■ Problem statement ■
Find every line below with the word "Varav" in it, and copy each one.

■ Supplied data ■
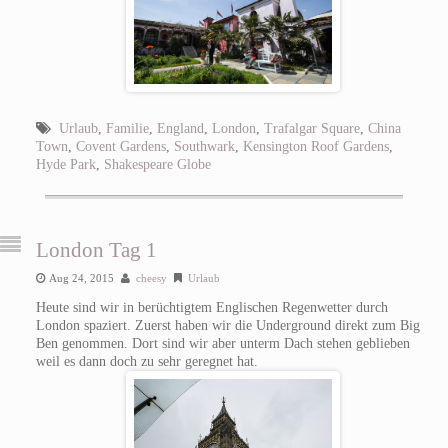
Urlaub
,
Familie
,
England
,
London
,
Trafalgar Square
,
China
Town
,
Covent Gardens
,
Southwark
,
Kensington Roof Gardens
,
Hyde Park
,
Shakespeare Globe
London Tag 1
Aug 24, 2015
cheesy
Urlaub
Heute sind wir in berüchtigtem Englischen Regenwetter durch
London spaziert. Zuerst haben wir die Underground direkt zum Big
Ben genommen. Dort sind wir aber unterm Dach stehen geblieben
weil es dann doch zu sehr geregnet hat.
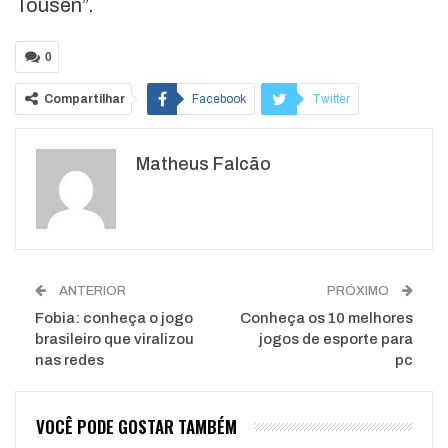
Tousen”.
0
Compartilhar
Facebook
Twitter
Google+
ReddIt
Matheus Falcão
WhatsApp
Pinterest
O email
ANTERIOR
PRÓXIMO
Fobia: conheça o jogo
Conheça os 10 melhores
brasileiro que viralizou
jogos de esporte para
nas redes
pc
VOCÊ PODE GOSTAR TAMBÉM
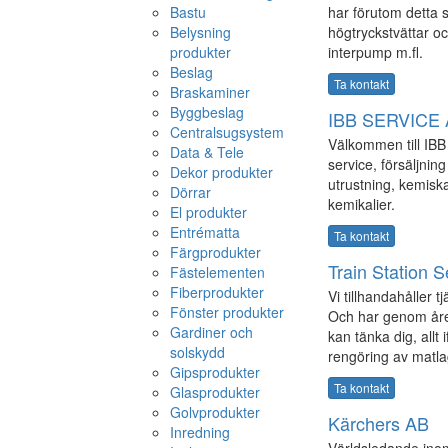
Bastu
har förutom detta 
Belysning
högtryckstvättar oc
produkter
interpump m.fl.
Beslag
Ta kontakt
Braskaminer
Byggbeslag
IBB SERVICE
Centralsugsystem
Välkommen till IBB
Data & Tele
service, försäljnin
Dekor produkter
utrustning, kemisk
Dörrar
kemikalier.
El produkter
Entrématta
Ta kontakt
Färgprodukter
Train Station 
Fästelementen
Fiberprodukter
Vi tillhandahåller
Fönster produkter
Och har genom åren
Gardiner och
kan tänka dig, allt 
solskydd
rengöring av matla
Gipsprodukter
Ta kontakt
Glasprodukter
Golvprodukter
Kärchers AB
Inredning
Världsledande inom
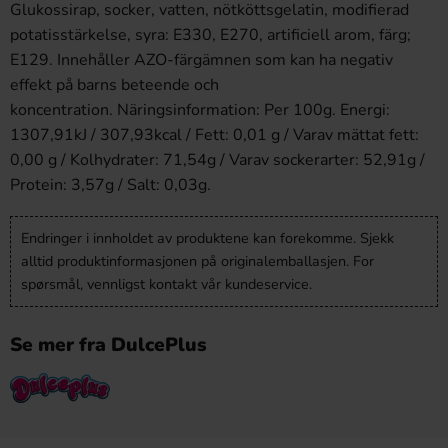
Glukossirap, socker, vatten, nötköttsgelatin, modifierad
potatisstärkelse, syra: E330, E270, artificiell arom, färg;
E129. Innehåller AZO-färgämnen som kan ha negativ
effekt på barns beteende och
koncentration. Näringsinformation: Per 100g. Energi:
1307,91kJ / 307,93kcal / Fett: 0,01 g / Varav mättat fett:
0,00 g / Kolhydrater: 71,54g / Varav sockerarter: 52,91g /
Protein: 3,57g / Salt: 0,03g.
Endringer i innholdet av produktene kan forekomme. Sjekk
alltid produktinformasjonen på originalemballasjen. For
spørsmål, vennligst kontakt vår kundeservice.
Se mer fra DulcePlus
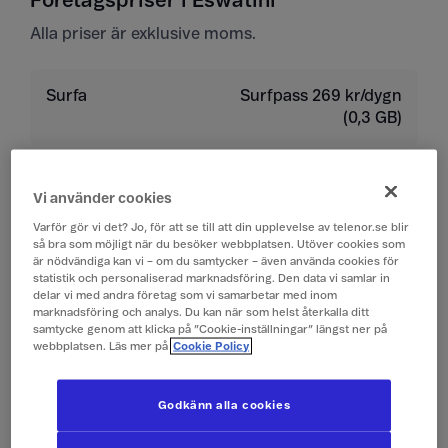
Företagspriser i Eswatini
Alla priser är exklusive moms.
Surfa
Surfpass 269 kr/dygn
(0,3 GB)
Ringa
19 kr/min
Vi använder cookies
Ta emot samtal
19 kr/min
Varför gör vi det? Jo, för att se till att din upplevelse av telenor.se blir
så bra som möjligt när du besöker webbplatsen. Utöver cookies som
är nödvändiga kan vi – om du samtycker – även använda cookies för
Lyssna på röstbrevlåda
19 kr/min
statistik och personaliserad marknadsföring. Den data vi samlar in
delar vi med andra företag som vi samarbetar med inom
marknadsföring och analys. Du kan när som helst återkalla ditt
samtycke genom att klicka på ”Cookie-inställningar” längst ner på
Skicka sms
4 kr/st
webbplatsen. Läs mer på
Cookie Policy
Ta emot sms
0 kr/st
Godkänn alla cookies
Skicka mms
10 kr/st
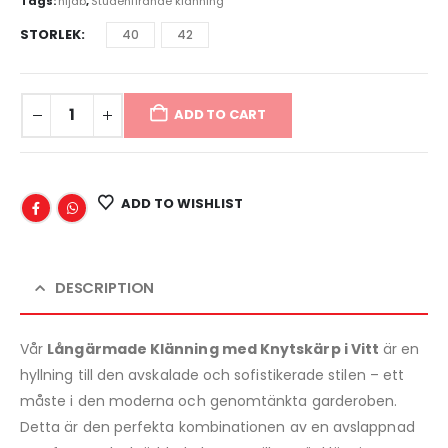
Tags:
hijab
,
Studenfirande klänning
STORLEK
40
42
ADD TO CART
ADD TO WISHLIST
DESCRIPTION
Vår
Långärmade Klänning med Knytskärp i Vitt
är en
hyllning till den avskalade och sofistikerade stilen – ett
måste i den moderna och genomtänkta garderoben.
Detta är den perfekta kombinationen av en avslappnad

■ Your response ■
1307,91kJ / 307,93kcal / Fett: 0,01 g / Varav mättat fett:
0,00 g / Kolhydrater: 71,54g / Varav sockerarter: 52,91g /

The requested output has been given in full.